Security in Asia, Not Asian Security
Of course there are differences in the way states approach security, but these variations are usually better explained by the specific conditions of the region rather than by culture. In other words, the problem has to do with the security of East Asia as a region, not East Asian security.
In the case of East Asia, the most striking feature of the region is the looming power of China and that, more than culture, explains most of the distinctive aspects of contemporary East Asian security problems. But the difficulty of dealing with Chinese power, while understandable, is a bit embarrassing under the circumstances, and thus many East Asians prefer to take cover in cultural explanations for their timidity.
They may also do so because they are emboldened by their economic success to believe that they have found some unique secret of security success. Of equal, but less often stated, explanatory importance is the fact that cultural arguments provide cover for regimes that feel fragile and fear political pluralism. Those who insist that Asian security is culturally defined often fail to grasp the fact that societies, and especially modern societies, are composed of people with multiple identities. Indeed, it is the essence of the evolution of stable societies--in East Asia, as elsewhere--that as they modernize, they also evolve into complex civil societies with tolerance for differences among identities. East Asians, like other new members of the developed world, should seriously consider whether what they are about is not creating something that is a rival to the West, but rather adding new features to the mŽlange that is loosely called "the West", or the modern world. Appeals to simplistic nationalism, or even more simplistic regionalism, are often heard in modernizing societies that are not sure of their place in the world but know at some level at least that their values are rapidly changing. It is the mark of a modern society that, as it develops a well-grounded civil society, it leaves much of this narrow ethno-speak behind. With current rhetoric about East Asian values in mind, one may profitably recall Elena Bonner's eloquent reply to Alya Solzhenitsyn: "Don't give me that Russian people shit! You make breakfast for your own children, not for the whole Russian people!"
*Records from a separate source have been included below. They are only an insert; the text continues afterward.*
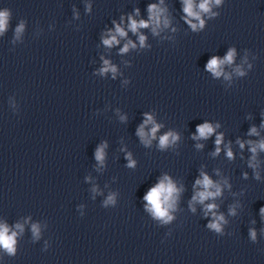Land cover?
<instances>
[{"label":"clouds","instance_id":"obj_1","mask_svg":"<svg viewBox=\"0 0 264 264\" xmlns=\"http://www.w3.org/2000/svg\"><path fill=\"white\" fill-rule=\"evenodd\" d=\"M213 3V0H201V2L198 4L199 11H194V0H183V11L187 14V17H192L197 20H199V27H203L204 21L200 19V13H208L210 11V6ZM214 3L216 5H219L221 3V0H214ZM137 15L139 14V9L135 10ZM148 19H140L137 21L133 18V16H128V30H130L133 33H137L139 29L142 28H148L150 25H152V31L154 34H156V28L160 26L162 22V14L164 12V9H161L157 6V4H149L148 8ZM215 15V14H213ZM8 20H9V13L5 11H0V34H2L7 26H8ZM121 22H123V17L121 18ZM186 22L190 24L193 30H196L198 25L193 24L190 19H186ZM115 25V32L113 33L111 30H109L108 36L106 38H103V44L107 47H112L113 45H118L119 40L117 37H125L127 35V32L123 27H121L120 24ZM163 24L165 27L168 25L167 18H163ZM23 24L19 25L16 28V33L19 35L20 32L23 31ZM146 37L144 35L139 36L140 45L143 46L145 43ZM129 47H136V45L129 41L127 44H125L121 49V53L127 52L129 50ZM235 56V50L230 49L227 55L220 59L218 57H212L206 64V69L210 72H212L215 76H220L222 74V68L221 66L224 64H231L233 61V58ZM111 71L112 73L116 72V68L110 64L108 60L104 61V67L101 69V73ZM237 72H239L240 75H243V72H240L239 69H237ZM152 124V128L150 129V132H145V126ZM215 127H219V125H216ZM261 127H264V123L261 124ZM160 125L156 124L153 120V117L151 115L145 114V119L143 121V124L140 125V127L137 129V135L140 137L141 141L145 145H149L151 143V140L156 137V133L159 130ZM196 132L198 135L194 136V139H208L210 136H212L215 132V128L211 123L205 122L203 124L197 125ZM250 136H258L259 133L257 131L256 127H252L249 131ZM179 139V136L174 132H168L164 135H162L159 138V147L161 149L167 148L169 145L174 144ZM223 142V134H217L215 138V152L213 155H218L221 152V144ZM239 146L241 149L245 147V144L249 146V151L252 153V156L249 160V167L255 169L257 167V164L255 163L256 157L258 154V151H264V139L259 141H238ZM197 147H202V145H197ZM226 148V156L229 160L234 159L233 152L231 150L230 146H225ZM95 158L97 161L103 163L104 160V151L103 147L97 148L95 152ZM128 158V167H134L135 161L131 159V156L129 154ZM245 178L247 177V173L244 174ZM200 177L195 181V186H199L200 189L196 191L195 195L192 197V202H199L201 204H204L206 200L209 199H215L216 197L221 195V185L220 183L214 182L207 174L204 172L200 173ZM259 174H256V179H259ZM224 184L228 187H231L228 185L227 180L224 181ZM180 189H178L175 185V183L172 181L170 177L167 175L164 176L163 179H161L156 185L152 186L147 193L143 196V199L147 202V208L152 213V215L160 219L163 223L170 222L173 217L169 214V211L175 208L176 200L178 198V193ZM107 203H114V198L112 196H109L108 200L105 202ZM217 206L214 203H209L205 205V215L208 213H212V216L214 217V221L210 222L207 227L209 229H212L216 232H221L222 227L221 224L224 222V217L222 215L217 216L215 211H213ZM195 211V209H192ZM232 214H235L234 209L230 210ZM260 212L262 215H264V207L260 209ZM18 228H20V225H17ZM33 234L38 236L39 229L36 225H33L32 227ZM9 229L7 226L0 225V247L4 248L10 255L15 254V236L16 233L13 232L11 235L8 234ZM251 238L255 240L256 233L255 231H251L250 233Z\"/></svg>","mask_w":264,"mask_h":264}]
</instances>
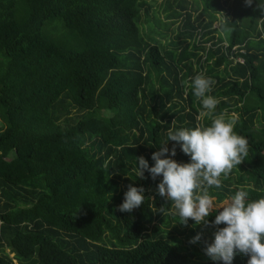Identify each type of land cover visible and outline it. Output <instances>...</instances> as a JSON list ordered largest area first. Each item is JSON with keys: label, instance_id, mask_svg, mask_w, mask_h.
I'll list each match as a JSON object with an SVG mask.
<instances>
[{"label": "trees", "instance_id": "trees-1", "mask_svg": "<svg viewBox=\"0 0 264 264\" xmlns=\"http://www.w3.org/2000/svg\"><path fill=\"white\" fill-rule=\"evenodd\" d=\"M156 7L0 0V264H223L202 258L219 208L207 226L179 223L156 193L162 177L140 179L135 158L151 167L169 129L236 117L247 156L194 195L207 188L221 204L242 188L248 200L264 193V0ZM198 74L215 80L211 112L190 86ZM171 158L190 162L178 144ZM129 184L145 200L120 212Z\"/></svg>", "mask_w": 264, "mask_h": 264}, {"label": "clouds", "instance_id": "clouds-1", "mask_svg": "<svg viewBox=\"0 0 264 264\" xmlns=\"http://www.w3.org/2000/svg\"><path fill=\"white\" fill-rule=\"evenodd\" d=\"M252 2L245 0L247 6H251ZM214 84L215 80L211 77L198 74L190 85L194 96L201 98L202 106L208 112L219 103L213 96L206 95L211 92ZM236 122V117L226 121L221 114L209 126L175 131L169 129L167 141L152 153L151 159L155 162L153 166L150 167L143 156L135 158L140 179H146L145 172L153 180L162 177L156 193L173 204L180 217L179 223L187 225L191 219L196 225H209L207 218L216 208L214 200L207 194V188L203 189L202 195H194V192L204 184L208 187H221V175L227 176L247 156L248 140L234 132ZM168 141L175 142L171 149L166 147ZM177 144L190 157V162L181 163L171 158L176 155ZM144 192L143 187L129 184L118 210L131 213L139 208L145 200ZM247 197L248 192L242 188L217 210L214 221H211V226L217 229L214 241L206 243L203 249L211 260L232 264L235 255L240 254L249 257L247 264H264V197L254 201ZM160 211L163 213L164 207ZM201 238L198 233L189 243L195 244Z\"/></svg>", "mask_w": 264, "mask_h": 264}, {"label": "rangeland", "instance_id": "rangeland-1", "mask_svg": "<svg viewBox=\"0 0 264 264\" xmlns=\"http://www.w3.org/2000/svg\"><path fill=\"white\" fill-rule=\"evenodd\" d=\"M150 1V5L152 6V9L155 11V9H157V7H156V3H160L161 2V0H156V1H151V0H149ZM233 13L235 14V15H237L238 14V11L236 10V9H234L233 8ZM216 26V25H215ZM0 120H2V118H0ZM7 160L8 159H6V162H7ZM261 197H264V194H260L258 197H254V198H251V199H249V200H252V201H254V200H257V199H259V198H261ZM226 201H228V200H225L223 203H221V204H215L216 205V208H219L221 205H223ZM176 213H177V211H176ZM178 214V213H177ZM177 238H178V236H177ZM181 241H182V245L185 247L186 246V242L184 241V239L183 238H181L180 239ZM7 252V251H6ZM203 254L205 255H202V258H204V259H209V260H211L206 254H205V252H203ZM10 256H12V255H10Z\"/></svg>", "mask_w": 264, "mask_h": 264}]
</instances>
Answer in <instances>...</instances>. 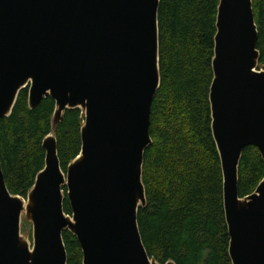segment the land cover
<instances>
[{
	"label": "water",
	"instance_id": "1",
	"mask_svg": "<svg viewBox=\"0 0 264 264\" xmlns=\"http://www.w3.org/2000/svg\"><path fill=\"white\" fill-rule=\"evenodd\" d=\"M160 3L0 0V125L26 89L31 110L47 98L56 102L53 131L68 110L85 116L82 151L67 173L56 135L44 140L45 168L27 199L11 194L0 161V264H68L65 231L78 239L83 264H160L138 222L161 86ZM216 29L210 102L229 254L232 264H264V179L253 194L239 192L245 149L257 148L264 159V66L253 0H220ZM24 217L32 244L22 235Z\"/></svg>",
	"mask_w": 264,
	"mask_h": 264
},
{
	"label": "trees",
	"instance_id": "2",
	"mask_svg": "<svg viewBox=\"0 0 264 264\" xmlns=\"http://www.w3.org/2000/svg\"><path fill=\"white\" fill-rule=\"evenodd\" d=\"M220 0H161L159 9L161 86L151 114L153 144L145 152L147 205L138 212L145 248L160 264H232L224 209L223 171L212 132L210 90ZM264 66V0H253ZM56 102L31 110L23 90L12 115L0 125V161L12 195L27 199L45 168L44 140L55 134L64 173L82 151L85 116L68 110L57 131ZM264 179V159L245 149L239 168L242 198ZM65 193L67 189L64 188ZM65 213L72 216L68 198ZM68 264H83L78 239L64 232Z\"/></svg>",
	"mask_w": 264,
	"mask_h": 264
},
{
	"label": "rangeland",
	"instance_id": "3",
	"mask_svg": "<svg viewBox=\"0 0 264 264\" xmlns=\"http://www.w3.org/2000/svg\"><path fill=\"white\" fill-rule=\"evenodd\" d=\"M54 134V133H53ZM22 235L29 239V242L32 244V233H33V226L31 223L27 222L25 217L22 220L21 226Z\"/></svg>",
	"mask_w": 264,
	"mask_h": 264
}]
</instances>
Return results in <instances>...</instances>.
If the East Asian search for self-definition was taking place in a secure and unchanging environment, there would be less reason to worry about the sometimes ludicrous notions of a unique and benighted Pacific way. But East Asia is at a crucial moment in defining its prospects for security and stability. By setting off toward intellectual dead ends, many East Asians are avoiding frank discussion of the most distinctive features of regional security--the power of China--and they do so at their peril. One of the many risks in such myopia is that East Asians will wake up one day and find that a risen China defines their future as it did for so much of their past. There will be nothing especially "cultural" about that.